Taiwan, Protesting local farmers get global boost

Thu, May 31, 2012

La Via Campesina (LVC) — a global alliance of 150 farming rights groups — yesterday voiced their support for Taiwanese farmers who are struggling against forced government land seizures and said it would deliver letters to the Taiwanese government to protest the land-grabs.

“La via campesina, viva. La via campesina, viva. (long live the peasant’s way)” farmers and activists from Taiwan, Indonesia and South Korea chanted at a news event in Taipei to show solidarity in the campaign to defend farmers’ rights.

“Struggles by small-scale farmers to defend their farmland is very common around the world; however, such struggles are often stigmatized and the people involved … are often sanctioned by law,” said Achmad Yakub, LVC’s youth coordinator for Southeast Asia. “This is why farmers around the world must stand together in solidarity.”

“We would ask all 150 farming rights groups under the LVC to send letters to the government of Taiwan to protest what has been happening to Taiwanese farmers in recent years,” Yakub said.

Campaigners and farmers have been angered by projects in which agricultural land has been commandeered to make way for industrial facilities and science parks, as well as diverting water from irrigation systems for industrial use.

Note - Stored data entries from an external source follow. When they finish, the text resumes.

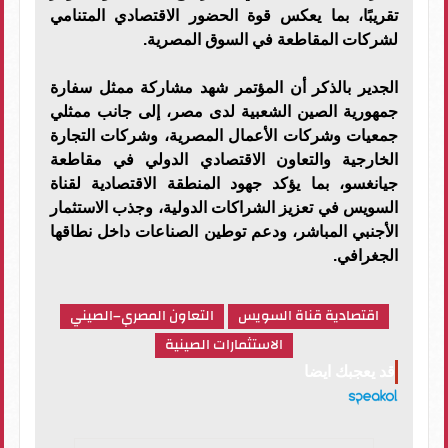
تقريبًا، بما يعكس قوة الحضور الاقتصادي المتنامي
لشركات المقاطعة في السوق المصرية.
الجدير بالذكر أن المؤتمر شهد مشاركة ممثل سفارة
جمهورية الصين الشعبية لدى مصر، إلى جانب ممثلي
جمعيات وشركات الأعمال المصرية، وشركات التجارة
الخارجية والتعاون الاقتصادي الدولي في مقاطعة
جيانغسو، بما يؤكد جهود المنطقة الاقتصادية لقناة
السويس في تعزيز الشراكات الدولية، وجذب الاستثمار
الأجنبي المباشر، ودعم توطين الصناعات داخل نطاقها
الجغرافي.
اقتصادية قناة السويس
التعاون المصري–الصيني
الاستثمارات الصينية
قد يعجبك ايضا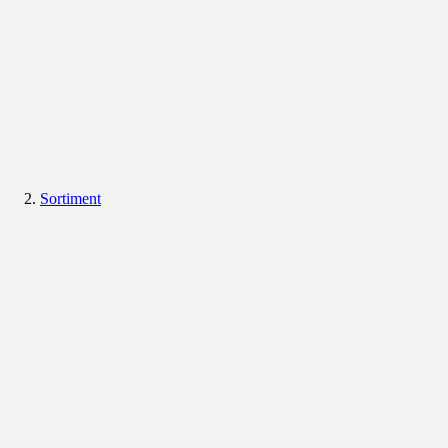
Sortiment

An LVC delegation, on a visit to Taiwan since Friday, has met various farming communities affected by land or water seizures in Yilan, Hsinchu, Miaoli and Changhua counties, in addition to New Taipei City (新北市) and Greater Kaohsiung.

Protest letter-writing campaigns have been effective in slowing or stopping land seizures in Indonesia and the Philippines, said Yakub “but I don’t know if it would work with the Taiwanese government,” triggering a round of laughter.

However, the activist said that there’s always hope, adding that he was pleased by the effectiveness of a campaign to halt a land seizure in Houlong Township’s (後龍) Wanbao Borough (灣寶), where the Miaoli County Government had planned to build a science park. The plan was eventually shelved by the central government after a yearslong protests by local farmers who refused to give up their farmland.

Haesook Kim, LVC regional secretary for Southeast Asia, said that protecting farmers is in the national interest at a time when food crises pose a constant threat.

Taiwan Farmers Union chairman Liu Ching-chang (劉慶昌), who is a farmer in Jhudong Township (竹東), Hsinchu County, and whose farmland is under threat from forced seizure, thanked the LVC for its support on behalf of all farmers affected by land seizures.

“It’s truly important for farmers around the world to stand in solidarity, to fight against the coalition of governments and big corporations,” he said.